_WORK ITEM_
Pick out every line in the records below that contains the string "НаПоправку", and copy each one. Case counts.

_WORKING DATA_

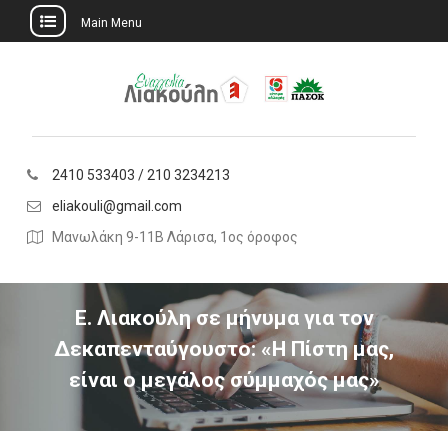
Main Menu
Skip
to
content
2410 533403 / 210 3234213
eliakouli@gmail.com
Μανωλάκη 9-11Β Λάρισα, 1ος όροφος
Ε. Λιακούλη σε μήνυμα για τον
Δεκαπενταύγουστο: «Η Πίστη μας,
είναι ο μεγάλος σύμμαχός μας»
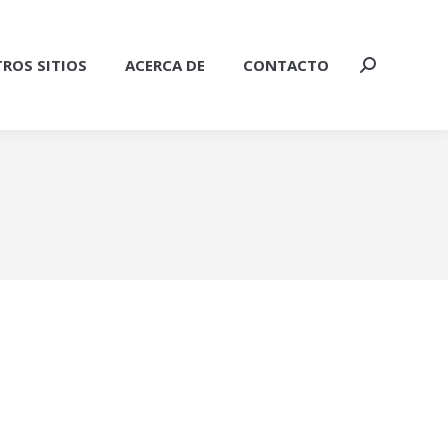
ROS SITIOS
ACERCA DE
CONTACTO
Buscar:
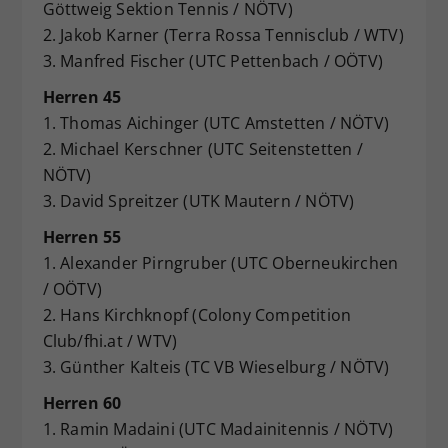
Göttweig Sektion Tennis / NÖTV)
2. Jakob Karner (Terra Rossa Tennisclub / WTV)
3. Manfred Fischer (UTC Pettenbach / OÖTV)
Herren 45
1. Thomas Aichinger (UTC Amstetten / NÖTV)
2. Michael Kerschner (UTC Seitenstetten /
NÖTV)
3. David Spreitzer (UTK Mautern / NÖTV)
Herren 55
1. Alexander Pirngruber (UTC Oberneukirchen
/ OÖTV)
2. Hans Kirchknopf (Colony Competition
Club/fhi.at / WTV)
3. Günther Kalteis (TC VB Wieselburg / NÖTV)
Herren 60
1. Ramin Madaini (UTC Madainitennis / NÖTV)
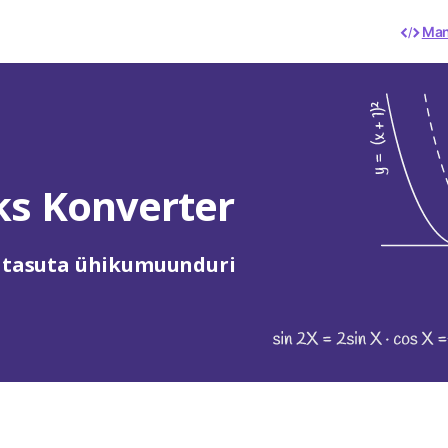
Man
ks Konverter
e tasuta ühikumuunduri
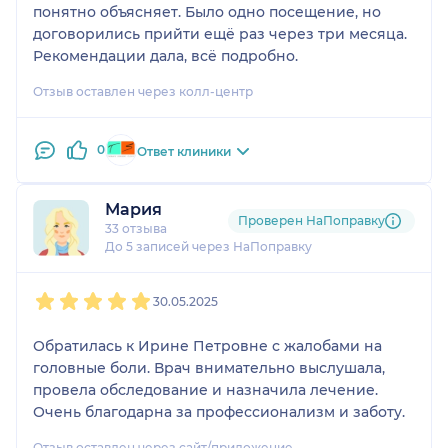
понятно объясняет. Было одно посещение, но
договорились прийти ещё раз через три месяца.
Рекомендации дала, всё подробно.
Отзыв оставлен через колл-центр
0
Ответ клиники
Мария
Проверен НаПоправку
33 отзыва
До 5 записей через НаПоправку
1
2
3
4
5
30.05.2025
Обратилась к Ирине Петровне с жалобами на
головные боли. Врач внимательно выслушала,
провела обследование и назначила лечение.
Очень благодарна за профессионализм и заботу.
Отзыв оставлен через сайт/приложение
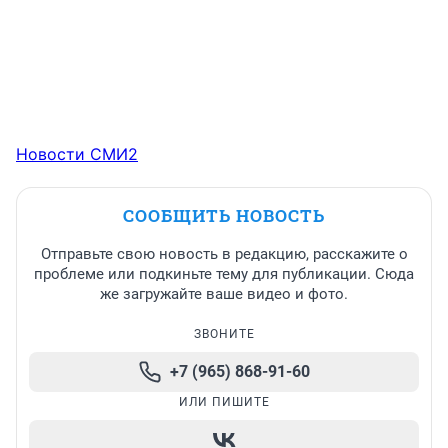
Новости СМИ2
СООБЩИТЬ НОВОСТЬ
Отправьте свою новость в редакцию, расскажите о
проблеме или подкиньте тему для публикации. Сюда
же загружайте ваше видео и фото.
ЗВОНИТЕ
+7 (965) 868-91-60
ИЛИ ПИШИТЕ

* * *

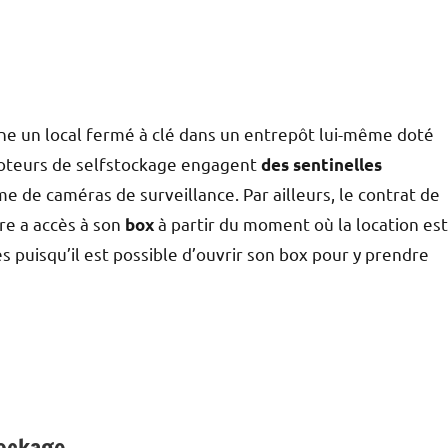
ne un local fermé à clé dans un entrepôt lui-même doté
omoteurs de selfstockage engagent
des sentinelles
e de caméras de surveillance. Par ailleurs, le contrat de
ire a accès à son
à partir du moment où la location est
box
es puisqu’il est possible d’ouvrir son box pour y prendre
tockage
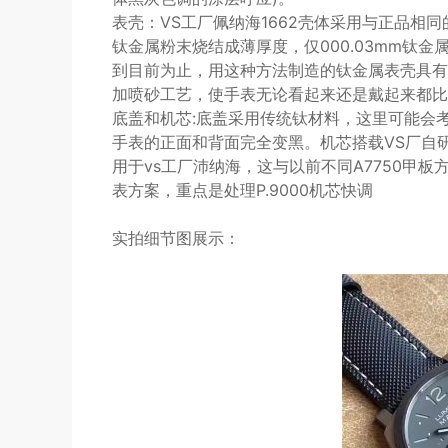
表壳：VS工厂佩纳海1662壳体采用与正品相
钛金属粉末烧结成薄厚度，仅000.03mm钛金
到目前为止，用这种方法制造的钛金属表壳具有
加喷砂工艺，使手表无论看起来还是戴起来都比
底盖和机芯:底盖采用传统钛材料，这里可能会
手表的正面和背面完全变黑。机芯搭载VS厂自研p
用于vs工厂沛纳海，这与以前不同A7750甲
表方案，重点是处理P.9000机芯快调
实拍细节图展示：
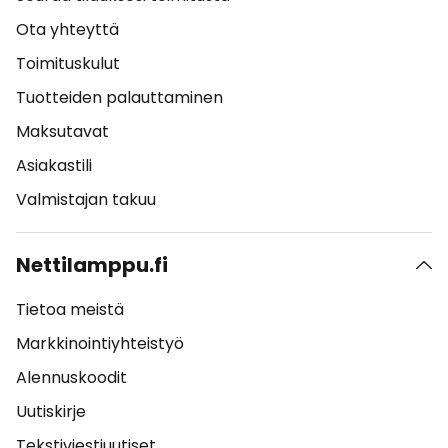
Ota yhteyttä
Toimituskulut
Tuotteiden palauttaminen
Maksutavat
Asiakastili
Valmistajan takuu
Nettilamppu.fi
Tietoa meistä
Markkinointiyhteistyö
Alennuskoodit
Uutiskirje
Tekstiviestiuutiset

_ANSWER SECTION_
Проверен НаПоправку
До 5 записей через НаПоправку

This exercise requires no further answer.